(Note: Nerdy stuff)
So, yesterday, I decided I would use the ability to get random images to attempt to determine the composition of the images on this site – as in, how many of each kind of images are there? This came to mind while tagging images, as I found a few that were untagged, improperly tagged, and/or out of their proper gallery, meaning that attempting to find out how many of a kind there are through the search wouldn't be 100% accurate. I started out small, with a sample size of 100 images, and only 18 categories for images (if I really get going I'd expect to have at least 25 categories and 500 images).
My methods:
I used the ability to get a random image on the site to record 100 images under 18 categories, being Demotivational Posters, RWBY, Pokemon, Super Smash Bros., Undertale, JoJo's Bizarre Adventure, Steven Universe, MLP, Reaction Images, Tumblr, Hentai Quotes, Rage Comics, Fanart, Twitter, Image Macro, and an Other category for images that don't fit into any of the others. I also recorded the number assigned to each image in the URL.
A few people in the IRC expressed concerns about a random sample of such a small size, so I included two methods to check the reliability. The first was averaging the numbers assigned to the images. If the average of all the image numbers wasn't close to 500k, then we know that it had uneven distribution to either older or newer images. Also, I took some of the larger galleries and compared that to how the numbers gathered differed from the numbers in those galleries.
Numbers:
(Note that the numbers add up to above 100% because images could be added to multiple categories.)
- 41% of images found did not fit into any of the categories of interest.
- 31% of the images were fanart.
- 25% of the images were MLP related.
- 14% were image macros.
- 5% were Pokemon related.
- Super Smash Bros., JoJo's Bizzare Adventure, Steven Universe, and Tumblr each were related to 2% of the images found.
- Reaction Images, Hentai Quotes, and Rage Comics each were related to 1% of the images found.
- The rest of the categories had 0%,
Accuracy tests:
- MLP, Hentai Quotes, Steven Universe, Tumblr, Super Smash Bros., Pokemon, RWBY, and Undertale got about the percentage expected. All is good there.
- The average of the numbers came out to 578479, meaning it had a slight bias toward newer images. This means older ones, specifically rage comics, demotivational posters, and image macros, likely got slightly skimped out.
- Reaction images were 2% lower than the minimum expected, which I'm guessing was caused by the newer image bias.
- I'm only human, and this is my first time doing something like this.

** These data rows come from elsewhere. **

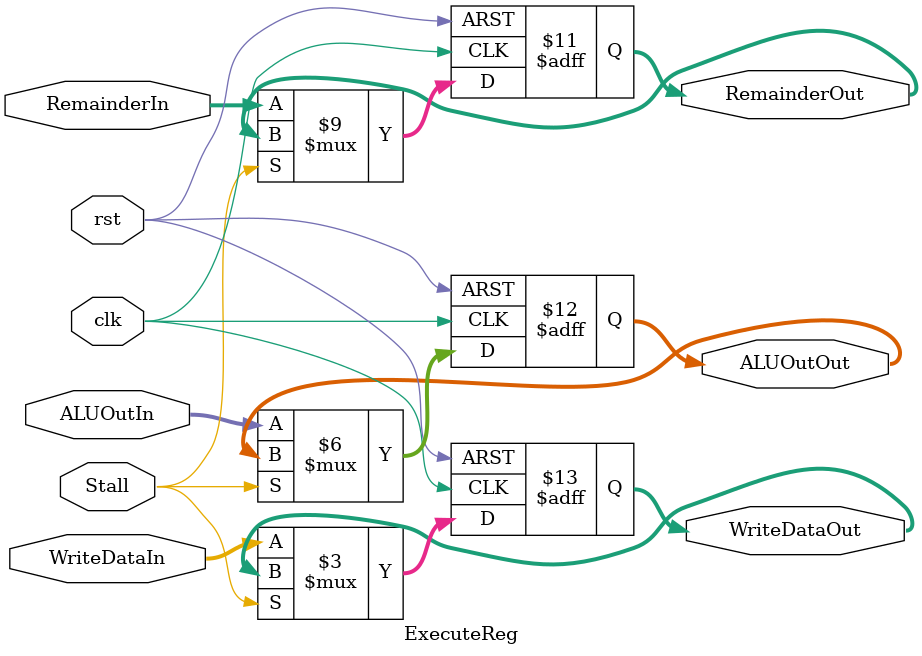
<source format=v>
module ExecuteReg(clk, rst, Stall, RemainderIn, ALUOutIn, RemainderOut, 
				  ALUOutOut, WriteDataIn, WriteDataOut);
input clk, rst, Stall;
input[15:0] RemainderIn, ALUOutIn, WriteDataIn;

output reg[15:0] RemainderOut, ALUOutOut, WriteDataOut;

always @(posedge clk, posedge rst) begin
	if (rst) begin
		RemainderOut <= 1'd0;
		ALUOutOut <= 16'd0;
		WriteDataOut <= 16'd0;
	end
	else if (Stall) begin
		RemainderOut <= RemainderOut;
		ALUOutOut <= ALUOutOut;
		WriteDataOut <= WriteDataOut;
	end
	else begin
		RemainderOut <= RemainderIn;
		ALUOutOut <= ALUOutIn;
		WriteDataOut <= WriteDataIn;
	end
end


endmodule
</source>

It's unlikely but possible I mislabeled something, which would be a whole percentage point changed.
So that's my findings thus far. This is just the preliminary test, which I think went pretty well, so no hard numbers about predicting the number of a certain type of image quite yet.
If you have any suggestions for what I should do next time, I'd be glad to hear them. As I said I'm new to this, so I might not be getting something right.
Mod edit: Removed personal info